We also found evidence of a dominant risk effect in premenopausal women of the haplotype h2-1 in the LD block 2 spanning major part of the ACC-α genomic region (218 kb). No specific SNP residing uniquely on this haplotype could be identified. The effect of this haplotype was found to differ by BMI in the whole study sample and particularly in premenopausal patients. Premenopausal carriers of the haplotype h2-1 with BMI >25 kg/m² were at increased risk of breast cancer (OR, 1.53; 95% CI, 1.13-2.07), whereas carriers with BMI <25 kg/m² were not. Given a role of ACC-α in fatty acid synthesis, this finding does not seem unexpected, although data on association between breast cancer and BMI in premenopausal women are controversial (41-43). Although the ACC-α haplotype h2-1 is likely to be associated with modest increase of breast cancer risk, its overall health effect could be substantial due to the high frequency of this allele in general population.

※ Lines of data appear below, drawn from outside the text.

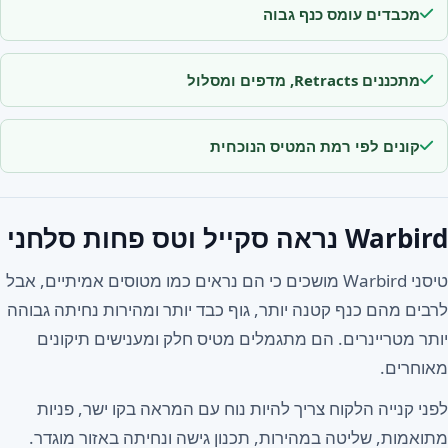
מכבדים עומס כנף גבוה
מתכננים Retracts, מדפים ומסלול
קונים לפי רמת המטיס הנוכחית
Warbird נראה סקייל וטס פחות סלחני
טיסני Warbird מושכים כי הם נראים כמו מטוסים אמיתיים, אבל
לרבים מהם כנף קטנה יותר, גוף כבד יותר ומהירות נחיתה גבוהה
יותר מטריינרים. הם מתגמלים מטיס חלק ומענישים תיקונים
מאוחרים.
לפני קנייה הלקוח צריך להיות נוח עם המראה בקו ישר, פניות
מתואמות, שליטה במהירות, תכנון גישה ונחיתה באזור מוגדר.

One problem with studies of large genes like ACC-α is that the many haplotypes contained in the genome region mean that multiple testing is inherent in the analysis. As a result, we expect a significant number of false-positive associations. Indeed, using permutation test (36) or correction by false-positive response rate probabilities (37), none of the tests here remained significant, indicating that our results may be the result of statistical noise.

The findings of our survey should be considered as preliminary and evaluated in larger independent studies. Further investigation would be needed to identify the causal variant(s) carried by risk haplotypes and to understand their functional relevance.